* [Collected data]
[Start of Attachment]

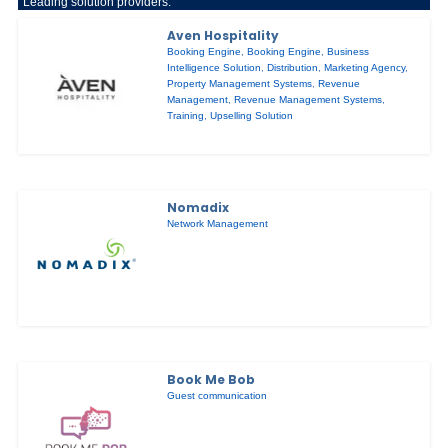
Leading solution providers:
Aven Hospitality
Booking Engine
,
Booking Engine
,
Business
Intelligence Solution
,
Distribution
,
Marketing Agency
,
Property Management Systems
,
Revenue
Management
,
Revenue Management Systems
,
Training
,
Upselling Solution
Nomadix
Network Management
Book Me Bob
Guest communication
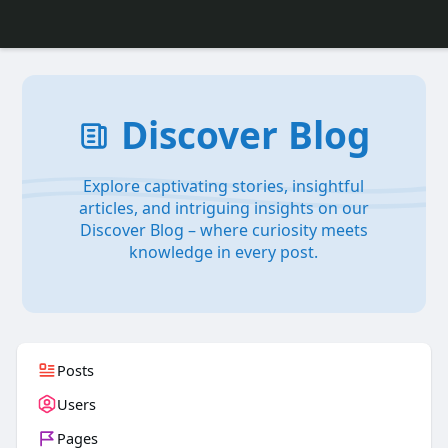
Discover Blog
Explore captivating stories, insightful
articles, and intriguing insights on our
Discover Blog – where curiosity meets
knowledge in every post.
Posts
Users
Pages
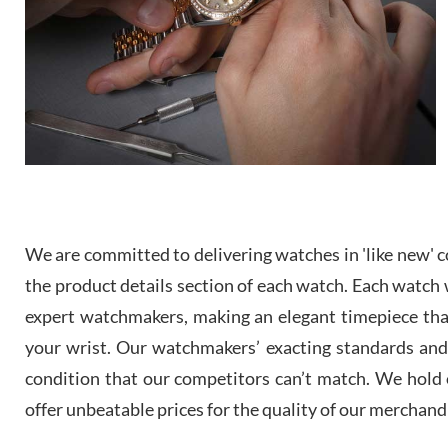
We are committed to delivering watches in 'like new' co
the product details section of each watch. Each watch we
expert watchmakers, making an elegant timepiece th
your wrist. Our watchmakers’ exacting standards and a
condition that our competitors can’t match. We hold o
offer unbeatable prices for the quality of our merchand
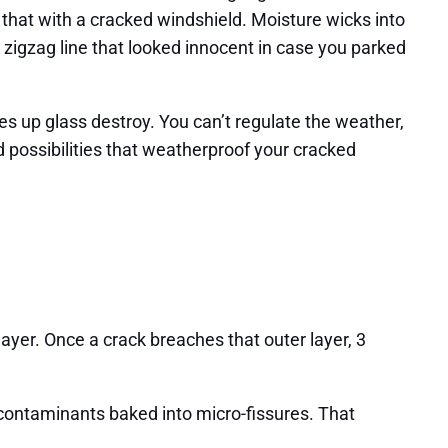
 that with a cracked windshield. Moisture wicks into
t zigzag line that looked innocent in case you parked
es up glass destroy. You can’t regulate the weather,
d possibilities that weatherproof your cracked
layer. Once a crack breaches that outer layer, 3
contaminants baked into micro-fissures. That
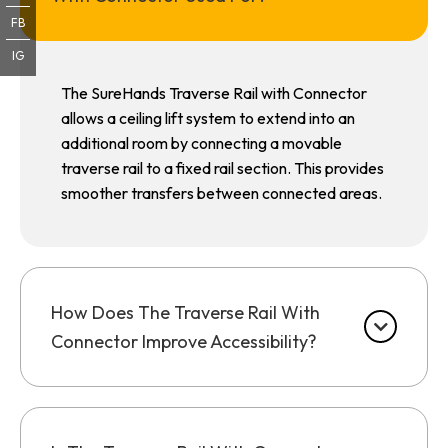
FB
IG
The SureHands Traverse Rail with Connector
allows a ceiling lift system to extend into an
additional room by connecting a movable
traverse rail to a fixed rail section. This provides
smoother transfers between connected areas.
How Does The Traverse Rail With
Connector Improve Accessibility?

[End of Attachment]
[Start of Attachment]

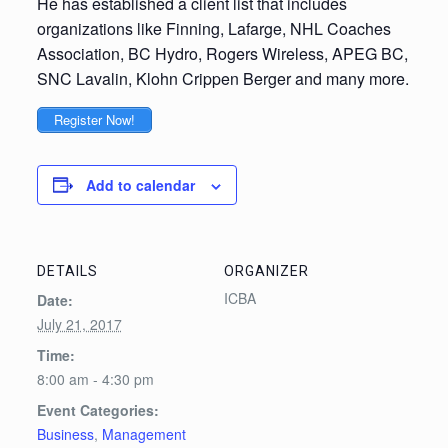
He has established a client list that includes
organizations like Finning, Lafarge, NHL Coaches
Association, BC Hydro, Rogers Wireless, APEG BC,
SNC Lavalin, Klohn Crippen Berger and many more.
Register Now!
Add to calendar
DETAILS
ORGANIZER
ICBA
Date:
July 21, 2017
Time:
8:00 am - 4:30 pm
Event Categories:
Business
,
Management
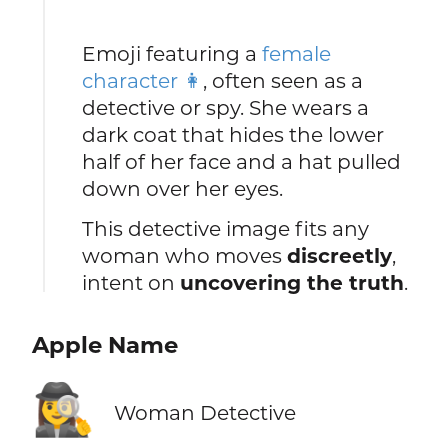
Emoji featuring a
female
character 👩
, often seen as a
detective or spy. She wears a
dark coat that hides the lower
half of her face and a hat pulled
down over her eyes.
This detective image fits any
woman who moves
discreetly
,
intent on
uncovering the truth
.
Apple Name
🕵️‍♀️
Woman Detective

[End of Attachment]

* [What the task requires] Can you retype the lines beginning at the one that contains "Emoji featuring a" and stopping after the one that contains "Woman Detective"?

* [Answer area]
Emoji featuring a
female
character 👩
, often seen as a
detective or spy. She wears a
dark coat that hides the lower
half of her face and a hat pulled
down over her eyes.
This detective image fits any
woman who moves
discreetly
,
intent on
uncovering the truth
.
Apple Name
🕵️‍♀️
Woman Detective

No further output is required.